One of my favorite things about the Christmas season is the tendency for people to return to a focus on the Incarnation, the act of God becoming flesh.  Throughout the rest of the year, it is easy to forget the very tangible physicality of Jesus and put too much emphasis on the spiritual side.  Now, I think the intangible side of our lives is incredibly important (see my spirituality blog here), but we are left floating in space without the solidity of body theology to help ground us.  So, here are some great thoughts on the Incarnation I’ve run across during the last few weeks.  Let’s try to keep these insights close by as we journey into 2012 together.  Enjoy!

#1 Jan Johnson – December 2011 Wisbits
The incarnation of God in humanity (advent) reveals the beauty and humility of our God who likes to just plain be with us.

#2 Steve Knight – Incarnational or Missional?
The idea of incarnation is central to the missional shift in the Church and in Christianity. “The risk of incarnation,” as Palmer puts it, is one very beautiful (and biblical) way of describing the invitation we have been given — to join God in the renewal of all things, to participate in the dream of God, to be a part of what God is doing in the world.

#3 Bruce Epperly – Parenting the Divine: A Christmas Mediation
As an early Christian leader proclaimed, the glory of God is a person fully alive. In the incarnation, God was fully alive in the call and response which enlivened Mary, Joseph, and their wee child. They responded to God’s unexpected movements in their lives – bringing forth wonders that pushed them beyond their comfort zones to become partners in God’s holy adventure. They became fully alive, contributing to the unique divine presence in Jesus, by their responses to their angelic visitors.

#4 Ron Cole – Christmas…a revolution birthed in pain
But in the midst, if you really listen humanity groans…for something to be birthed beyond anything we can imagine. Revolutions are birthed in the midst of pain. Jesus’ birth is about the birth of a revolution. It is about a revolution to re-write the narative that would finally recaputure the imagination of humanity.
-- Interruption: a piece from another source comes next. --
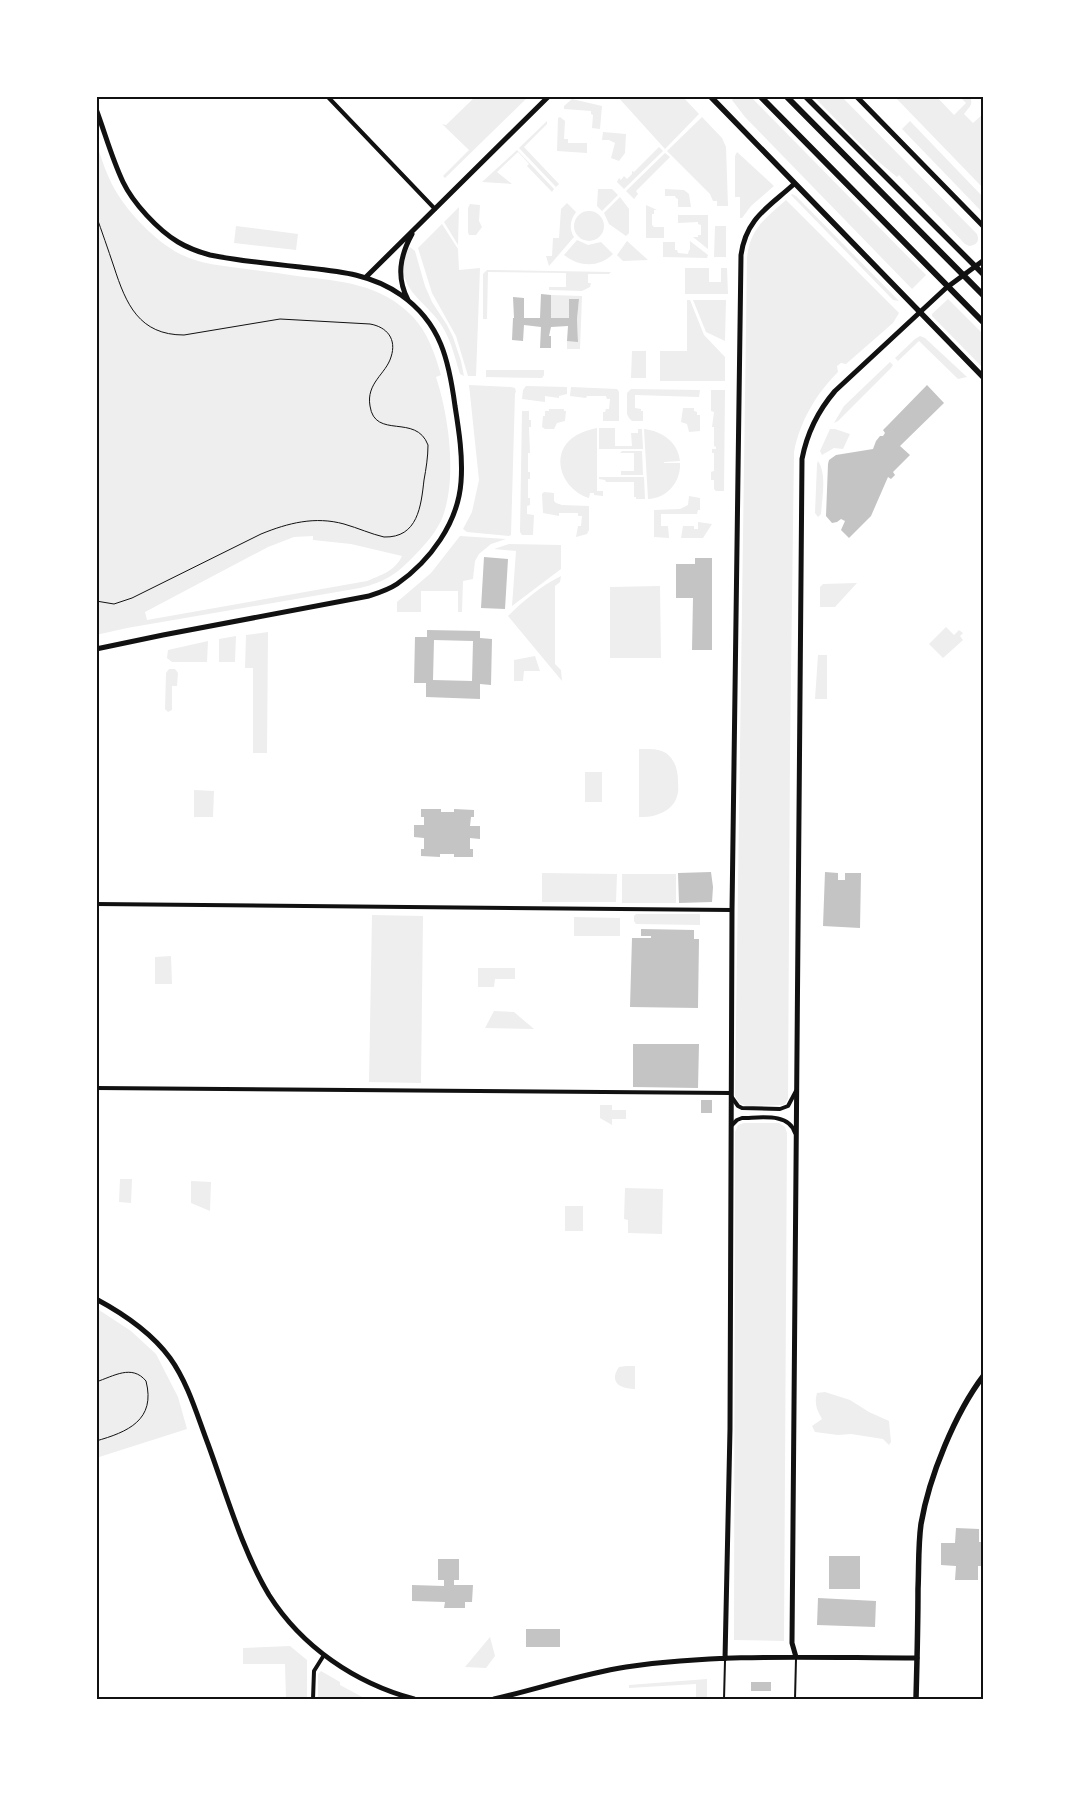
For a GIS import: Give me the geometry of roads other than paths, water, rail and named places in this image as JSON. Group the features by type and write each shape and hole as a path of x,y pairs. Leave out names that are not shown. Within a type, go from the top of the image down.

#5 Chaplain Mike – David Lose on “The Absurdity of Christmas”
He then chronicles several reasons why people find it hard to believe the Christmas story. First, the four Gospels themselves don’t set forth a unified, consistent account of Jesus’ birth. But beyond that sort of Enlightenment style criticism of the text, earlier skeptics found the concept of Incarnation fantastic, even unseemly. As far back as the second century, gnostics like Marcion found Jesus’ full humanity a difficult concept to square with their idea of God. Apologists like Tertullian responded by saying things like, “You repudiate such veneration of nature, do you, but how were you born?” In other words, if God is put off by such things as the messy birth of a baby, what makes us think he cares about real people at all?

#6 Bruce Epperly – Mary, Joseph and Mysticism
God is not aloof, but present in cells, souls, and communities. A one-dimensional faith – defining everything according the tenets of the modern world view – robs life of beauty, wonder, and amazement. The incarnation raises all life to revelation; each moment – even tragic moments – as a potential theophany. Sleepers awake! God is with us!

#7 Chaplain Mike – Frederick Beuchner: “Christmas Itself Is by Grace”
The Word become flesh. Ultimate Mystery born with a skull you could crush one-handed. Incarnation. It is not tame. It is not touching. It is not beautiful. It is uninhabitable terror. It is unthinkable darkness riven with unbearable light. Agonized laboring led to it, vast upheavals of intergalactic space, time split apart, a wrenching and tearing of the very sinews of reality itself. You can only cover your eyes and shudder before it, before this: “God of God, Light of Light, very God of very God…who for us and for our salvation,” as the Nicene Creed puts it, “came down from heaven.”